The Story Of Marcel,
The Little Mettray Colonist.
Chapter XI.
"Wide o'er the brim, with many a torrent swelled,
And the mixed ruin of its banks o'erspread,
At last the roused-up river pours along,
Resistless, roaring, dreadful."
Thomson.
The first inundations of the Loire with which we are acquainted have been made known to us by the celebrated historian and bishop St. Gregory of Tours, who has left detailed accounts of eight dreadful disasters that occurred in the space of eleven years; that is, from 580 to 591. In the archives of France there is preserved an edict of Louis le Debonnaire, son and successor of Charlemagne, who, touched by the piteous complaints made to him by the inhabitants of Touraine and Anjou, whose harvests were in constant danger from the sudden risings of the river, ordered the building of dams and embankments, which, modified by some of his successors and strengthened by others, became at last the magnificent structures we behold them at the present day, between Blois and Tours.
Nevertheless, the capricious river has never yet during all these long centuries been kept for any time within its bed.
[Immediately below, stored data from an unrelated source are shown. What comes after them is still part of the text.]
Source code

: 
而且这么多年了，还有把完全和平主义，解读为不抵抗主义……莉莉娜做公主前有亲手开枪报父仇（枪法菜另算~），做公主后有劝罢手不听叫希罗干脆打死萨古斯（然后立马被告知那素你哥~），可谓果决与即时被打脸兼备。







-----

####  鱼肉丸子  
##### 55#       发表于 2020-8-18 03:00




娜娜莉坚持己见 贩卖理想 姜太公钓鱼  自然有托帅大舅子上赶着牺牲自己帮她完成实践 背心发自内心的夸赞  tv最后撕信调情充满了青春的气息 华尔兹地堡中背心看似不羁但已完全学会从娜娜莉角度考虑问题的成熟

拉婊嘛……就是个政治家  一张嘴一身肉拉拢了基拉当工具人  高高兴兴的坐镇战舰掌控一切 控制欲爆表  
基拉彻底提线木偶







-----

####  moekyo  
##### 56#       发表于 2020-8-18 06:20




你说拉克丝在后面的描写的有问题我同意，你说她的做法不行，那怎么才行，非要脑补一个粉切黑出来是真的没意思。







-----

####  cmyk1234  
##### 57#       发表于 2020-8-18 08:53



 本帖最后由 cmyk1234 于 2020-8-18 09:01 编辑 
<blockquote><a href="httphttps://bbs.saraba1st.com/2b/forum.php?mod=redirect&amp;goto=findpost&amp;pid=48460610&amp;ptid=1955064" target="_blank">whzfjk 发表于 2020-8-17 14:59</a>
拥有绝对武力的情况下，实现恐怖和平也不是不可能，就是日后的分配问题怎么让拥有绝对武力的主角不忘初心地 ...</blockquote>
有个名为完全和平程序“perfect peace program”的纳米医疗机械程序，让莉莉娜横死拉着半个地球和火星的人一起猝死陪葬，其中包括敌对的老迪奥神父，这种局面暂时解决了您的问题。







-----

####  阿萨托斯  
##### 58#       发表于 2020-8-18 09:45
Its devastations were fearful in 1414, and again in 1615, when the sudden melting of the enormous masses of snow which had fallen on the surrounding country during the winter caused so frightful a catastrophe that it has since been known in French history as the "Deluge of Saumur." The beginning of the seventeenth century saw ten risings of the Loire in ten years; and the Duke of Saint-Simon has left us, in his celebrated memoirs, a notice of one in 1708, which was the cause of much misery. In more modern times, France has had, every eight or ten years, to deplore some dreadful misfortune arising from the same source, and the more favored portions of that beautiful land have been compelled repeatedly to come to the aid of the ruined population of the basin of the Loire, whose farm-houses had been swept away by the flood, their harvest-fields devastated, their cattle drowned, and who, too often, alas! had also had to weep over irreparable losses far more bitter than these—the life of dear ones lost in the surging waters.
About five years after Marcel's admission into the Mettray Colony, one of the most terrible of these visitations overtook the inhabitants of the banks of the picturesque stream. A long continuation of rainy weather had swollen the Cher and the Allier, both tributaries of the Loire, and the river, rising suddenly, broke through its strong embankments and spread itself over the country. The local authorities, of every degree and station—prefect, subprefect, and mayors—with the soldiers, engineers, and townspeople of Tours, all hastened to the relief of the drowning villages and farms, and all did their duty; but even among these courageous men the young Colonists distinguished themselves by their energy and self devotion.
The inundation had commenced in the night, and when daylight revealed the extent of the disaster, the director assembled the youths.